More specifically, this command creates (by default all debug/profile/release modes) a local repository, with the following files:

build/host/outputs/repo
└── com
    └── example
        └── my_flutter
            ├── flutter_release
            │   ├── 1.0
            │   │   ├── flutter_release-1.0.aar
            │   │   ├── flutter_release-1.0.aar.md5
            │   │   ├── flutter_release-1.0.aar.sha1
            │   │   ├── flutter_release-1.0.pom
            │   │   ├── flutter_release-1.0.pom.md5
            │   │   └── flutter_release-1.0.pom.sha1
            │   ├── maven-metadata.xml
            │   ├── maven-metadata.xml.md5
            │   └── maven-metadata.xml.sha1
            ├── flutter_profile
            │   ├── ...
            └── flutter_debug
                └── ...

To depend on the AAR, the host app must be able to find these files.

To do that, edit app/build.gradle in your host app so that it includes the local repository and the dependency:

android {
  // ...
}

repositories {
  maven {
    url 'some/path/my_flutter/build/host/outputs/repo'
    // This is relative to the location of the build.gradle file
    // if using a relative path.
  }
  maven {
    url 'https://storage.googleapis.com/download.flutter.io'
  }
}

dependencies {
  // ...
  debugImplementation 'com.example.flutter_module:flutter_debug:1.0'
  profileImplementation 'com.example.flutter_module:flutter_profile:1.0'
  releaseImplementation 'com.example.flutter_module:flutter_release:1.0'
}

Your app now includes the Flutter module as a dependency. You can follow the next steps in the Adding a Flutter screen to an Android app.

Option B - Depend on the module’s source code

This option enables a one-step build for both your Android project and Flutter project. This option is convenient when you work on both parts simultaneously and rapidly iterate, but your team must install the Flutter SDK to build the host app.

Include the Flutter module as a subproject in the host app’s settings.gradle:

// Include the host app project.
include ':app'                                    // assumed existing content
setBinding(new Binding([gradle: this]))                                // new
evaluate(new File(                                                     // new
  settingsDir.parentFile,                                              // new
  'my_flutter/.android/include_flutter.groovy'                         // new
))                                                                     // new

Assuming my_flutter is a sibling to MyApp.

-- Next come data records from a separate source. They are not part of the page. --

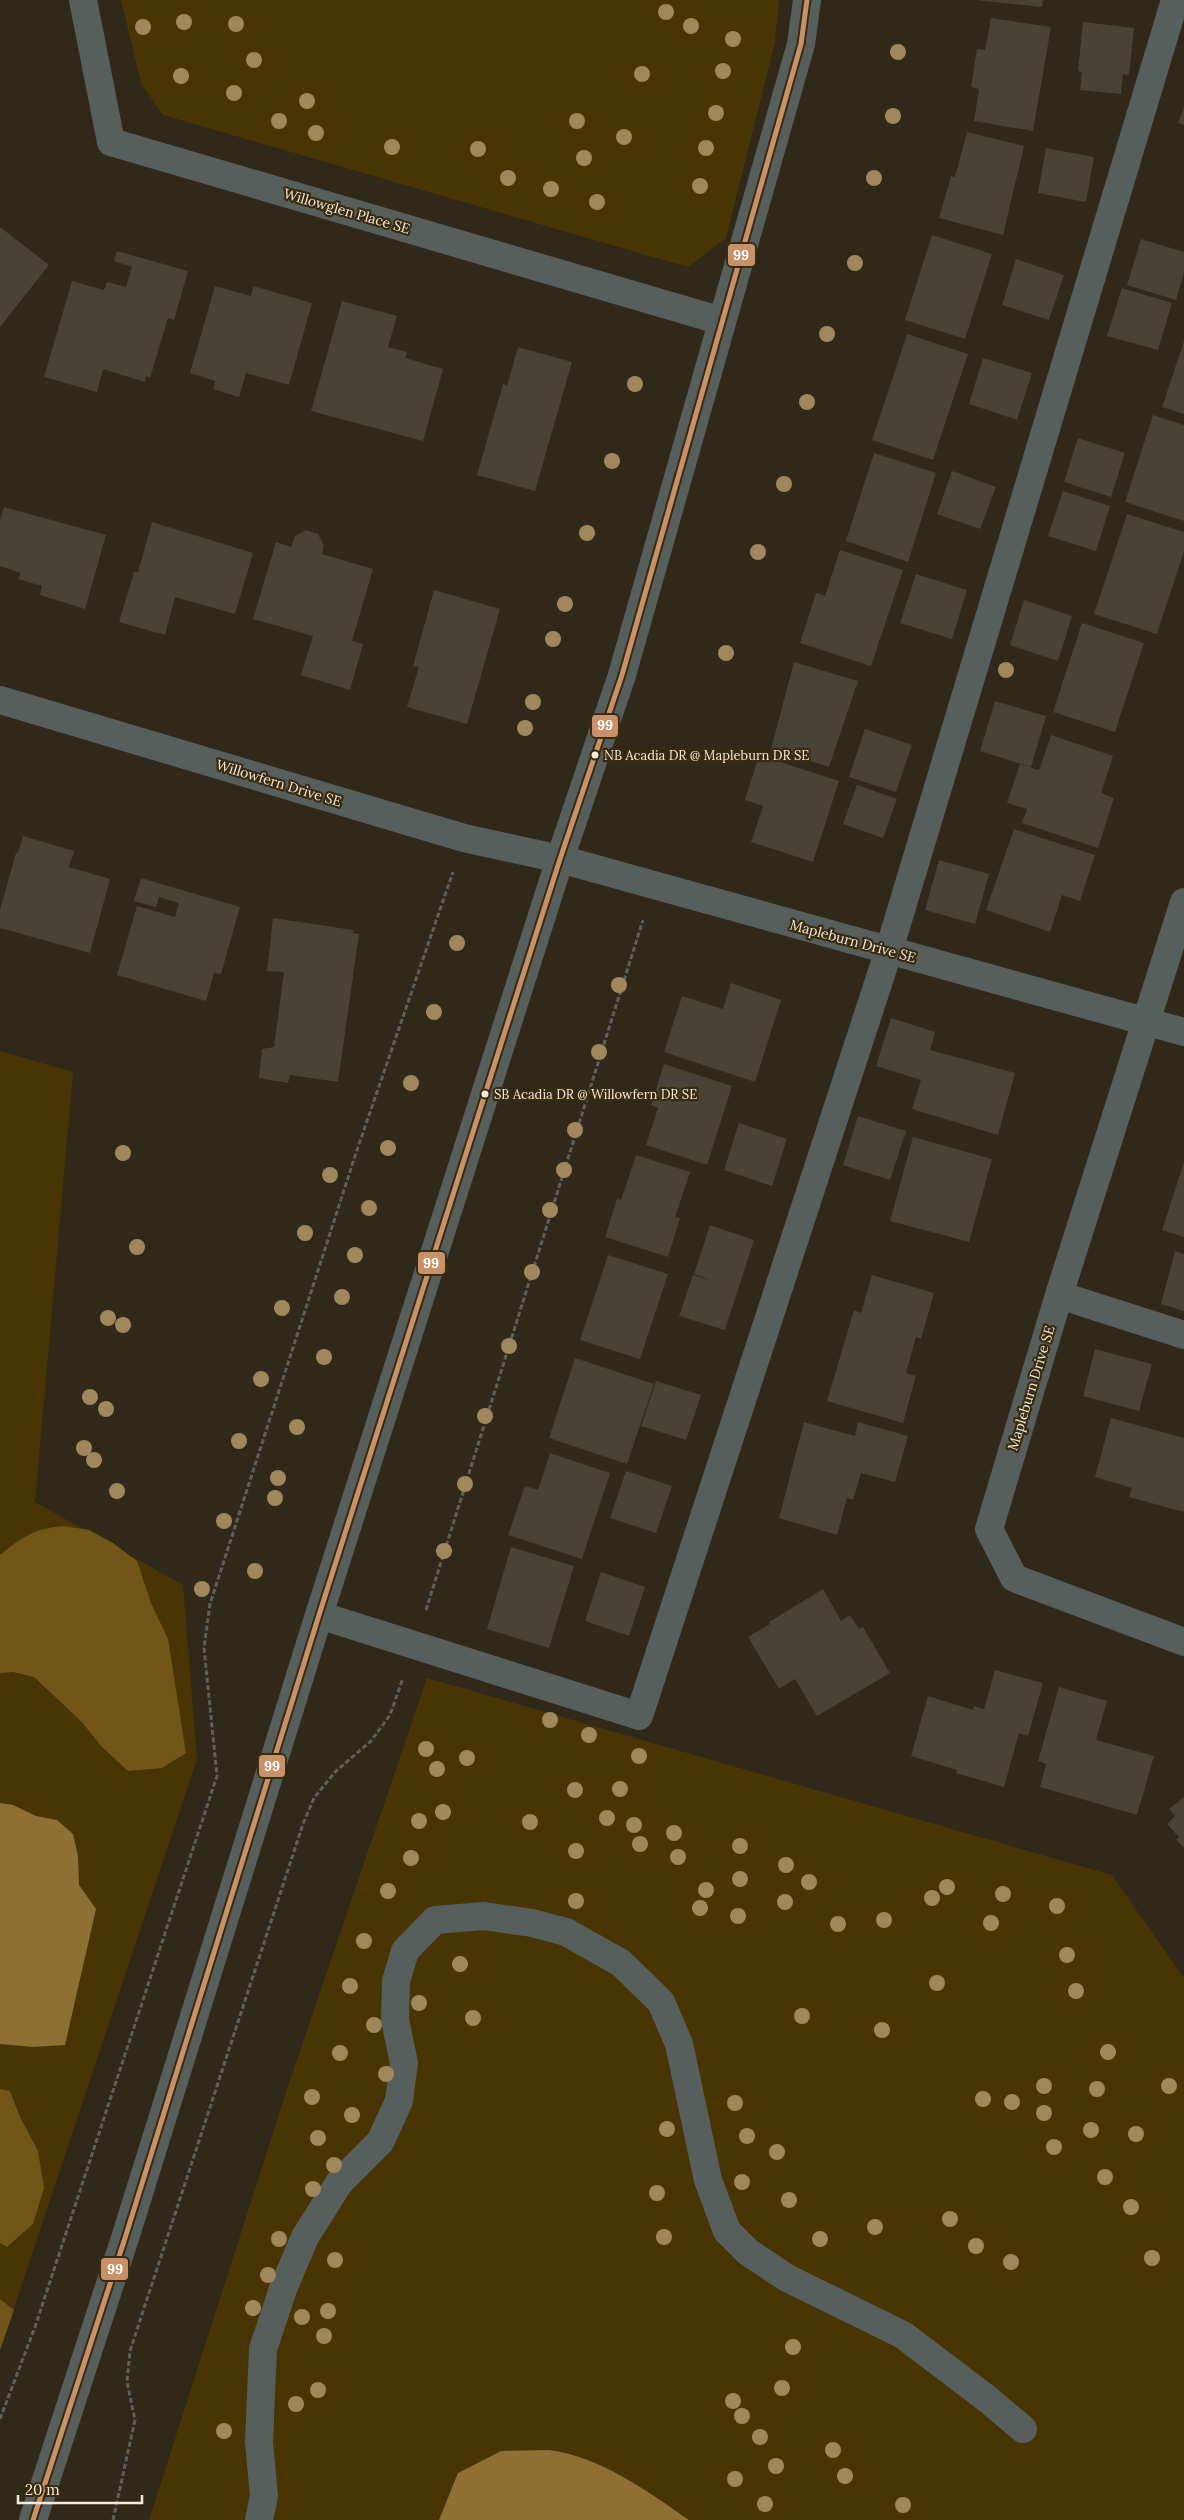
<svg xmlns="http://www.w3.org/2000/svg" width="1184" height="2520" viewBox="0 0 1184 2520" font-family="Lora,serif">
<rect width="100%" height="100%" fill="#302819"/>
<path fill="#493403" d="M121 0H779L775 42 726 238 688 267 163 115 141 83Z
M0 1051 73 1072 35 1502 183 1585 197 1759 0 2350Z
M427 1678 1112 1875 1184 1978V2520H149L288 2086Z"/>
<path fill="#715519" d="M64 1526 89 1530 113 1543 137 1561 151 1603 168 1639 186 1753 162 1768 128 1771 102 1747 81 1721 34 1677 13 1672 0 1673V1555C22 1537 35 1528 64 1526Z
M0 2089 10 2091 20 2117 38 2151 44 2188 33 2224 7 2247 0 2243Z
M0 2299 14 2310 0 2350Z"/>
<path fill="#8e7035" d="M0 1803 13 1805 36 1816 57 1820 73 1834 78 1856 79 1885 96 1909 65 2045 33 2047 0 2044Z
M549 2450C601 2457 647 2491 689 2520H439L458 2473 501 2451Z"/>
<path fill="#494236" d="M976 0H1043L1042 7Z
M991 18 1051 27 1033 131 974 121 979 89 971 87 977 49 985 50Z
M1083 22 1134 28 1129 75 1123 74 1121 94 1080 90 1082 72 1078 71Z
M1184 107V125L1178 123Z
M967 132 1024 146 1003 235 939 218 951 176 955 177Z
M1046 148 1094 157 1086 202 1038 193Z
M0 227 49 265 0 327Z
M932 235 992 254 965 339 905 320Z
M1141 239 1184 252V273L1176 300 1127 285Z
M117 251 188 271 174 320 168 318 150 378 146 376 145 382 103 369 97 392 44 377 72 281 104 290 107 282 126 287 132 267 114 261Z
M1016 259 1064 275 1049 320 1002 305Z
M215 286 251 296 253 286 312 303 289 385 246 373 239 397 213 389 215 381 190 373Z
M1122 288 1172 303 1158 350 1107 336Z
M342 301 397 316 388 347 407 352 405 358 443 369 423 441 311 411Z
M907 334 968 354 933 460 872 440Z
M1184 341V414L1162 407Z
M518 347 572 362 535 491 477 475 503 384 507 386Z
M983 358 1032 373 1017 420 969 404Z
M1153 415 1184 425V521L1125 502Z
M1078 438 1125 453 1111 497 1064 482Z
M874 453 936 473 908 562 846 541Z
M952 471 996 487 980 529 937 514Z
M1063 491 1110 506 1096 551 1048 536Z
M4 507 106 535 85 609 40 595 42 586 18 579 21 573 0 566V519Z
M1127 514 1184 532V551L1157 634 1094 614Z
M152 522 253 553 235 614 175 597 165 635 119 622 134 572H138Z
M306 530 318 534 324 546 322 554 373 569 352 641 363 644 350 690 301 675 313 636 253 619 276 542 291 547 295 536Z
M840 550 903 570 871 666 800 643 816 593 825 596Z
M916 574 967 590 952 639 900 623Z
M434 590 500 609 467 724 407 707 419 667 413 666Z
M1024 600 1072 616 1058 661 1010 645Z
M1082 623 1144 643 1115 732 1053 712Z
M794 662 858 681 829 767 771 749Z
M995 701 1046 716 1031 767 980 751Z
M865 729 912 745 896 792 849 777Z
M1051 735 1113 756 1101 793 1114 798 1098 848 1022 823 1027 809 1007 803 1020 764 1039 770Z
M759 755 839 781 813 862 751 842 763 806 745 800Z
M857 785 897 799 883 838 843 824Z
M1014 829 1095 855 1080 901 1062 895 1050 932 986 910Z
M23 836 74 851 69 867 110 879 90 953 0 928V910L16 853H18Z
M939 860 989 874 975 924 925 910Z
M141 878 240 907 221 974 214 973 206 1001 117 975 137 906 175 917 179 903 159 897 156 907 134 901Z
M273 918 353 930V933L359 934 338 1082 290 1075 288 1083 259 1078 262 1049 274 1047 284 972 267 971Z
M731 983 781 1000 755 1082 664 1052 682 996 723 1009Z
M891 1018 935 1032 930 1050 1015 1073 998 1135 912 1109 921 1080 876 1066Z
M664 1064 732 1086 707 1165 646 1145 658 1108 651 1105Z
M858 1116 906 1131 890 1180 843 1165Z
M739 1123 787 1139 772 1186 724 1170Z
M913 1137 992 1159 969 1242 890 1221Z
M636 1155 690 1172 675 1217 680 1218 668 1257 605 1237 617 1199 621 1200Z
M1184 1162V1237L1162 1230Z
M710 1225 754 1240 725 1330 679 1316 693 1275 713 1281 694 1274Z
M1175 1251 1184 1254V1311L1161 1304Z
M608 1255 668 1274 640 1359 580 1340Z
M872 1275 934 1293 921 1339 916 1337 906 1373 916 1376 903 1423 827 1401 854 1310 861 1313Z
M1095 1349 1152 1364 1139 1411 1083 1396Z
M575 1358 654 1384 627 1464 549 1438Z
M656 1381 701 1395 686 1440 641 1426Z
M1111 1418 1184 1438V1512L1129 1497 1132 1488 1095 1477Z
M804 1422 855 1436 858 1422 908 1436 895 1482 861 1473 853 1500 847 1498 837 1535 779 1518Z
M550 1453 610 1473 582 1559 508 1535 525 1486 538 1490Z
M626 1471 672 1486 656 1533 610 1518Z
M511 1547 574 1566 549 1648 487 1629Z
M601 1572 645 1587 629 1636 585 1621Z
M823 1589 841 1621 850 1615 859 1629 863 1627 890 1673 817 1716 795 1679 779 1689 748 1637 770 1624 769 1622Z
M995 1670 1043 1683 1028 1736 1019 1733 1004 1787 956 1773 957 1770 911 1756 928 1696 973 1710 974 1706 984 1709Z
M1059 1687 1107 1701 1096 1740 1154 1756 1137 1815 1040 1787 1046 1764 1038 1761Z
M1184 1797V1848L1176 1839 1179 1837 1167 1824 1175 1816 1169 1809Z"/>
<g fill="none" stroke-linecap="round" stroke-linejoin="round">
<path stroke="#5d615d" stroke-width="3" stroke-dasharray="5 2.5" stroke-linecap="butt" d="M426 1610 643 920
M0 2419 35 2327 217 1776 204 1648 210 1604 357 1150 453 872
M113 2520 135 2420 127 2382 130 2351 303 1824 314 1798 335 1772 371 1741 390 1715 403 1678"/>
<path stroke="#575f5d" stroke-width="28" d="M83 0 111 142 722 321
M0 700 464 838 560 859 1184 1032
M1184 902 1059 1295 989 1529 1014 1578 1184 1642
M1059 1295 1184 1335
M319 1615 639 1716 889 950 1175 0
M33 2520 126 2235 319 1615 560 859 622 675 801 44 807 0
M259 2520 264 2496 259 2442 263 2349 283 2289 305 2237 339 2183 380 2142 399 2101 404 2063 395 2020 396 1981 405 1951 435 1920 484 1916 532 1923 566 1932 621 1963 661 2002 679 2044 708 2180 727 2231 748 2252 787 2278 903 2335 986 2398 1023 2429"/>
<g stroke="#392b10" stroke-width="9">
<path id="bus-1" d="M33 2520 126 2235 319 1615 560 859 622 675 801 44 807 0"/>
</g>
<use href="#bus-1" stroke="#c7916a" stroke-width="5"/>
</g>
<g fill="#a1885c">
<circle cx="666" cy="12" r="8"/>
<circle cx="184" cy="22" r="8"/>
<circle cx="236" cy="24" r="8"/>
<circle cx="691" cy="26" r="8"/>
<circle cx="143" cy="27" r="8"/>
<circle cx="733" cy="39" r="8"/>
<circle cx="898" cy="52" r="8"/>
<circle cx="254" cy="60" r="8"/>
<circle cx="723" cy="71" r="8"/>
<circle cx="642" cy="74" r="8"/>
<circle cx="181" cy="76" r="8"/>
<circle cx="234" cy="93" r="8"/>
<circle cx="307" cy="101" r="8"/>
<circle cx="716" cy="113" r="8"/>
<circle cx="893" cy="116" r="8"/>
<circle cx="279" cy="121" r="8"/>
<circle cx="577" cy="121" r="8"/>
<circle cx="316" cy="133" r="8"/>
<circle cx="624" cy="137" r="8"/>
<circle cx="392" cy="147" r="8"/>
<circle cx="706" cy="148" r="8"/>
<circle cx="478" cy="149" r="8"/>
<circle cx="584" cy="158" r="8"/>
<circle cx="508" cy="178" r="8"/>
<circle cx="874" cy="178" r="8"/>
<circle cx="700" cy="186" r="8"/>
<circle cx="551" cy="189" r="8"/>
<circle cx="597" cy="202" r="8"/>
<circle cx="855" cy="263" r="8"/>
<circle cx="827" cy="334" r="8"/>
<circle cx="635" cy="384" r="8"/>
<circle cx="807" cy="402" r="8"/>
<circle cx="612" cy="461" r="8"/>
<circle cx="784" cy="484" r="8"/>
<circle cx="587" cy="533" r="8"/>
<circle cx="758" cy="552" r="8"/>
<circle cx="565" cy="604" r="8"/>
<circle cx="553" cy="639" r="8"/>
<circle cx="726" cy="653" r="8"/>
<circle cx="1006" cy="670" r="8"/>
<circle cx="533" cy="702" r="8"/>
<circle cx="525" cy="728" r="8"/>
<circle cx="457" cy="943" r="8"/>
<circle cx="619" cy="985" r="8"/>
<circle cx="434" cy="1012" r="8"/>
<circle cx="599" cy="1052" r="8"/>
<circle cx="411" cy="1083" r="8"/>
<circle cx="575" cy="1130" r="8"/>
<circle cx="388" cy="1148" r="8"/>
<circle cx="123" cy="1153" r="8"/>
<circle cx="564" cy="1170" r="8"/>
<circle cx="330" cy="1175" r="8"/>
<circle cx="369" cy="1208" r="8"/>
<circle cx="550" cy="1210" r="8"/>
<circle cx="305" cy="1233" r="8"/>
<circle cx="137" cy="1247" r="8"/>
<circle cx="355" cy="1255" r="8"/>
<circle cx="532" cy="1272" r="8"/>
<circle cx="342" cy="1297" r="8"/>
<circle cx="282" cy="1308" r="8"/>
<circle cx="108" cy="1318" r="8"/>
<circle cx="123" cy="1325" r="8"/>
<circle cx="509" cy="1346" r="8"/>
<circle cx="324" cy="1357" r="8"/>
<circle cx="261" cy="1379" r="8"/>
<circle cx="90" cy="1397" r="8"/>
<circle cx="106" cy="1409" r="8"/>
<circle cx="485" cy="1416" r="8"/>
<circle cx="297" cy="1427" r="8"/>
<circle cx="239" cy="1441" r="8"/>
<circle cx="84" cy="1448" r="8"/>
<circle cx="94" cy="1460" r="8"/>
<circle cx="278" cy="1478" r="8"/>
<circle cx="465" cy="1484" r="8"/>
<circle cx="117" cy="1491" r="8"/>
<circle cx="275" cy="1498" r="8"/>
<circle cx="224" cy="1521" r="8"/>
<circle cx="444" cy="1551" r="8"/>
<circle cx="255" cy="1571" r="8"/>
<circle cx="202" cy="1589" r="8"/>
<circle cx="550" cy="1720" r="8"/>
<circle cx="589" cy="1735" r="8"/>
<circle cx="426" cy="1749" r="8"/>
<circle cx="639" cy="1756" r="8"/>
<circle cx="467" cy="1758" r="8"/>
<circle cx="437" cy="1769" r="8"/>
<circle cx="620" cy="1789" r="8"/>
<circle cx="575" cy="1790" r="8"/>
<circle cx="443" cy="1812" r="8"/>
<circle cx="607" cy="1818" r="8"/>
<circle cx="419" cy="1821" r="8"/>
<circle cx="530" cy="1822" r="8"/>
<circle cx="634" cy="1825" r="8"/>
<circle cx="674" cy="1833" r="8"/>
<circle cx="640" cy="1844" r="8"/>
<circle cx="740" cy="1846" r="8"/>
<circle cx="576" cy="1851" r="8"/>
<circle cx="678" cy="1857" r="8"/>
<circle cx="411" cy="1858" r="8"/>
<circle cx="786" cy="1865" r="8"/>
<circle cx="740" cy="1879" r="8"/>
<circle cx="809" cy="1882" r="8"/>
<circle cx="947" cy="1887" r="8"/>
<circle cx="706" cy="1890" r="8"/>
<circle cx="388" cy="1891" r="8"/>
<circle cx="1003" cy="1894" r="8"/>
<circle cx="932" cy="1898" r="8"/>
<circle cx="576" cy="1901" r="8"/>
<circle cx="785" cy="1902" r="8"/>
<circle cx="1057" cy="1906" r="8"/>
<circle cx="700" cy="1908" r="8"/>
<circle cx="738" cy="1916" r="8"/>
<circle cx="884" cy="1920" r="8"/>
<circle cx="991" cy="1923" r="8"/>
<circle cx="838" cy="1924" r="8"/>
<circle cx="364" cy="1941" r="8"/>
<circle cx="1067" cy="1955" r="8"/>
<circle cx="460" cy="1964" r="8"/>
<circle cx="937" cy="1983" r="8"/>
<circle cx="350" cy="1986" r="8"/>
<circle cx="1076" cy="1991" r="8"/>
<circle cx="419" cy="2003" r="8"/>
<circle cx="802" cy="2016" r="8"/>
<circle cx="473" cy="2018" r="8"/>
<circle cx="374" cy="2025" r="8"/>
<circle cx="882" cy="2030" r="8"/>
<circle cx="1108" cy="2052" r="8"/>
<circle cx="340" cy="2053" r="8"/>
<circle cx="386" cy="2074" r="8"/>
<circle cx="1044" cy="2086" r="8"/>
<circle cx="1169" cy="2086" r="8"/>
<circle cx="1097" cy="2089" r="8"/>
<circle cx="312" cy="2097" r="8"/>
<circle cx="983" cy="2099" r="8"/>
<circle cx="1012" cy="2102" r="8"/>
<circle cx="735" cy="2103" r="8"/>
<circle cx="1044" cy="2113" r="8"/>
<circle cx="352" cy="2115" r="8"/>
<circle cx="667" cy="2129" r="8"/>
<circle cx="1091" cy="2130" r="8"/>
<circle cx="1136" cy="2134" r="8"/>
<circle cx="747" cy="2136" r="8"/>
<circle cx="318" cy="2138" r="8"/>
<circle cx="1054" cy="2147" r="8"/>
<circle cx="777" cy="2152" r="8"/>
<circle cx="334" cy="2165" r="8"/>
<circle cx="1105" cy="2177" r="8"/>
<circle cx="742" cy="2182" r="8"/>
<circle cx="313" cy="2189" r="8"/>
<circle cx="657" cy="2193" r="8"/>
<circle cx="789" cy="2200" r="8"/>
<circle cx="1131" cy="2207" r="8"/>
<circle cx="950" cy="2219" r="8"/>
<circle cx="875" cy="2227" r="8"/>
<circle cx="664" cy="2237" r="8"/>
<circle cx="279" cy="2239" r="8"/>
<circle cx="820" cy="2239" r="8"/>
<circle cx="976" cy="2246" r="8"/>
<circle cx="1152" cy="2258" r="8"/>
<circle cx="335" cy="2260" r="8"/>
<circle cx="1011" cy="2262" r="8"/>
<circle cx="268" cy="2275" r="8"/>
<circle cx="253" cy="2308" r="8"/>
<circle cx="328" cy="2311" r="8"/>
<circle cx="302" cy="2317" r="8"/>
<circle cx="324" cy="2336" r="8"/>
<circle cx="793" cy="2347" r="8"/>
<circle cx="782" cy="2388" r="8"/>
<circle cx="318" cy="2390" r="8"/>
<circle cx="733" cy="2401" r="8"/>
<circle cx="296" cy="2404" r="8"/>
<circle cx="742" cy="2416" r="8"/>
<circle cx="224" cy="2431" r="8"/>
<circle cx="760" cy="2437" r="8"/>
<circle cx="833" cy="2450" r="8"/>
<circle cx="776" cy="2466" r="8"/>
<circle cx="845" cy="2476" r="8"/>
<circle cx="735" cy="2479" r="8"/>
<circle cx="765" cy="2504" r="8"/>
<circle cx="903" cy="2505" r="8"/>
</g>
<g fill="#f3eada" stroke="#392b10" stroke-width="2">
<circle cx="595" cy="755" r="4.5"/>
<circle cx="485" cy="1094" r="4.5"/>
</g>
<g text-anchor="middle" stroke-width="4.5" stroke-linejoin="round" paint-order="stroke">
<g font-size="13" fill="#f3eada" stroke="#392b10" text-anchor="start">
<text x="604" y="760">NB Acadia DR @ Mapleburn DR SE</text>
<text x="494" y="1099">SB Acadia DR @ Willowfern DR SE</text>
</g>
<g font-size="14" fill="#f3eada" stroke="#392b10">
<text transform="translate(347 211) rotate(16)" y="5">Willowglen Place SE</text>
<text transform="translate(279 783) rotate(17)" y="5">Willowfern Drive SE</text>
<text transform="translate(853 941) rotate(15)" y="5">Mapleburn Drive SE</text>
<text transform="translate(1031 1388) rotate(-73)" y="5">Mapleburn Drive SE</text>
</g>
</g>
<g stroke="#392b10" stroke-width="2">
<rect x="727" y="243" width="29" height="24" rx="5" fill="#c7916a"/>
<rect x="591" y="714" width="28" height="24" rx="5" fill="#c7916a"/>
<rect x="417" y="1251" width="29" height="24" rx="5" fill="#c7916a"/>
<rect x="258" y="1754" width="28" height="24" rx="5" fill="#c7916a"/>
<rect x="100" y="2257" width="29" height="24" rx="5" fill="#c7916a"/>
</g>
<g font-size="14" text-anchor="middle" font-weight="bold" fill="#fff">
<text x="741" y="260">99</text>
<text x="605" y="730">99</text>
<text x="431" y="1268">99</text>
<text x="272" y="1771">99</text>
<text x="115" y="2274">99</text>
</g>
<path d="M18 2495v8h124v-8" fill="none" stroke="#f3eada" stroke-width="2.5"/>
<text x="25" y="2495" font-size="15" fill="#f3eada" stroke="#392b10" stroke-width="4" paint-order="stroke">20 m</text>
</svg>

The binding and script evaluation allows the Flutter module to include itself (as :flutter) and any Flutter plugins used by the module (as :package_info, :video_player, etc) in the evaluation context of your settings.gradle.

Introduce an implementation dependency on the Flutter module from your app:

dependencies {
  implementation project(':flutter')
}

Your app now includes the Flutter module as a dependency. You can follow the next steps in the Adding a Flutter screen to an Android app.